Text excerpt>
* * * * *
EXCLUSIVE: WestEnd Films has closed a number of deals on David Gordon Green’s next film Manglehorn, including to Artificial Eye for the UK, Wild Side for France, and Swen for Latin America.
Al Pacino stars as a former criminal living a boring life until he goes back to his old ways. “The script is very strong. It’s a very different tone to Joe, and is much more humorous and tragically comical,” WestEnd MD Eve Schoukroun told Screen.
The new film starts shooting in October with Worldview again financing; WestEnd is also selling Joe, which was very well received in Venice ahead of its Toronto premiere on Monday. “I’m very excited to work with David and Worldview again,” Schoukroun said.
Other forthcoming shoots for WestEnd are Chris Eigeman’s political drama Midnight Sun set to shoot in October starring Jesse Eisenberg, Emile Hirsch and Diane Kruger; and Stephen Herek’s The Great Gilly Hopkins to star Kathy Bates and Danny Glover (with Bob Berney on board for US rights).
WestEnd’s TIFF films also include Ralph Fiennes’ The Invisible Woman, Yuval Adler’s Israeli drama Bethlehem and Jeremiah Chechik’s romantic comedy The Right Kind of Wrong.
With Bethlehem and Joe getting strong reviews in Venice, and The Invisible Woman in Telluride, Schoukroun said a number of offers are on the table ahead of the films’ screenings here. “It’s amazing for us to have such good reviews across the board. We need to turn the critical acclaim into concerte success,” she said.
Now shooting is Rio I Love You, with shoots wrapped for the Carlos Saldanha and Im Sang-soo segments, Stephan Elliott now shooting and Nabine Labaki and Fernando Meirelles set to shoot soon. That project will be sold theatrically but also with VOD runs.
Yesterday WestEnd revealed its pick up of documentary Inside Out: The People’s Art Project, a feature documentary about participants in French artist JR’s worldwide art project of the same name. That one will be eyed for theatrical releases as well as VOD and event screenings involving the artist.
* * * * *
Extracted records>
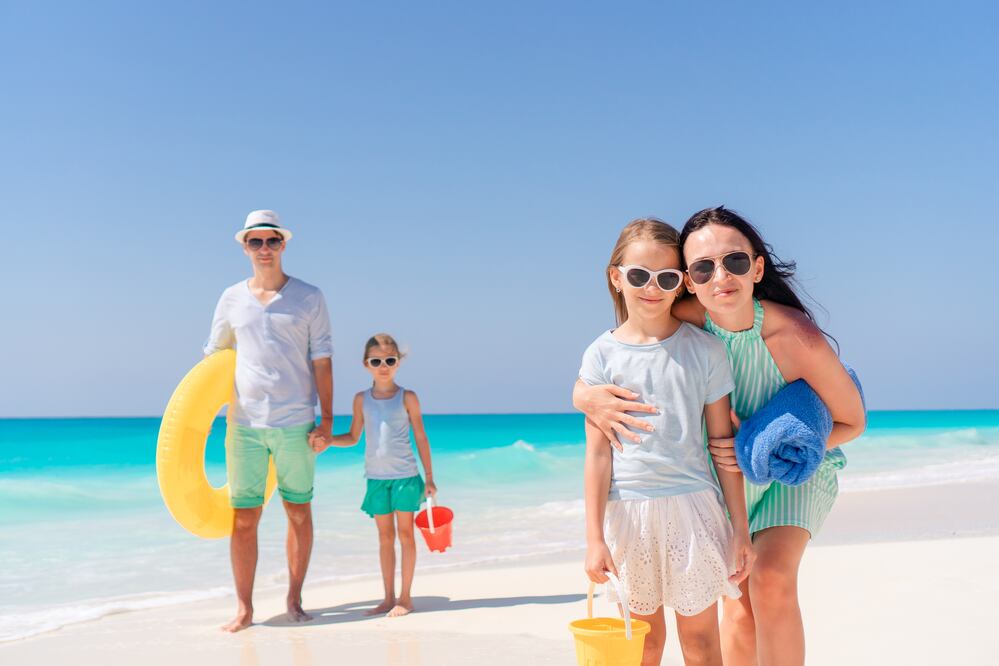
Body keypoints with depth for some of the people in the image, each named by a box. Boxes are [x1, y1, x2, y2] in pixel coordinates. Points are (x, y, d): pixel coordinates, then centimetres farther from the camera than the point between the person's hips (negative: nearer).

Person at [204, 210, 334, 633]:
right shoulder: (232, 298, 8)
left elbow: (321, 361, 2)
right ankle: (244, 608, 11)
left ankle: (294, 599, 19)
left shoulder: (308, 297, 4)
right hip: (244, 423, 1)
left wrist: (327, 419, -4)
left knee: (299, 512, 6)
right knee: (244, 517, 1)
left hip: (295, 423, -1)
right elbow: (213, 357, 15)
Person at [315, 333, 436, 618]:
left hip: (405, 476, -3)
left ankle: (405, 596, 11)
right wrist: (327, 441, -5)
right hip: (376, 477, 3)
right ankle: (389, 598, 17)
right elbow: (353, 437, 14)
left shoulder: (407, 398, -2)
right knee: (385, 536, 9)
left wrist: (429, 477, 0)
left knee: (405, 533, 2)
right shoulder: (362, 399, 6)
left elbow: (421, 438, 1)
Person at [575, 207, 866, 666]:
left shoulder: (799, 339, -33)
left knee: (771, 582, -23)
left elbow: (852, 422, -17)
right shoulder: (686, 318, -26)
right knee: (739, 604, 3)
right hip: (730, 467, 3)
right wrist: (585, 393, -37)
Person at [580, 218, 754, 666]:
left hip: (692, 505, 0)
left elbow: (723, 442, 3)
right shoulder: (602, 355, 0)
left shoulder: (704, 349, 0)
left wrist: (740, 528, 4)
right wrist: (594, 537, -3)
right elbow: (597, 452, -1)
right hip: (628, 509, 0)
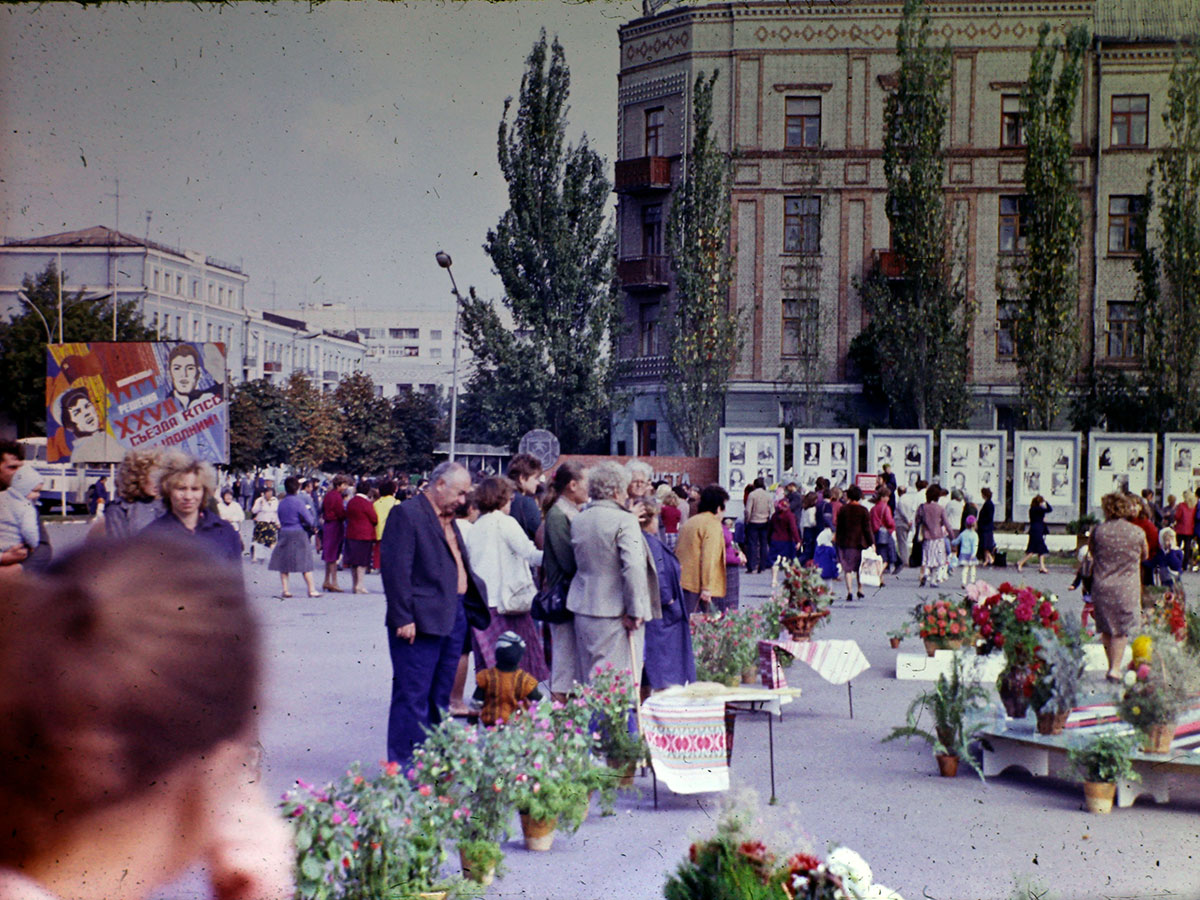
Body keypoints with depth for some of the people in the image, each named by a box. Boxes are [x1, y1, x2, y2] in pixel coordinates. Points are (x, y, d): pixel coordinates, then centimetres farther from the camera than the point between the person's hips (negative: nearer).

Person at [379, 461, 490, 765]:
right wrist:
* * * * *
Answer these questions from the WestEnd Films article:
1. Which company took the UK deal for Manglehorn?
2. In which month is Midnight Sun set to shoot?
3. Which artist's worldwide art project does the documentary Inside Out: The People's Art Project cover?
Answer from the text alone.

Answer to this task>
1. Artificial Eye
2. October
3. The French artist JR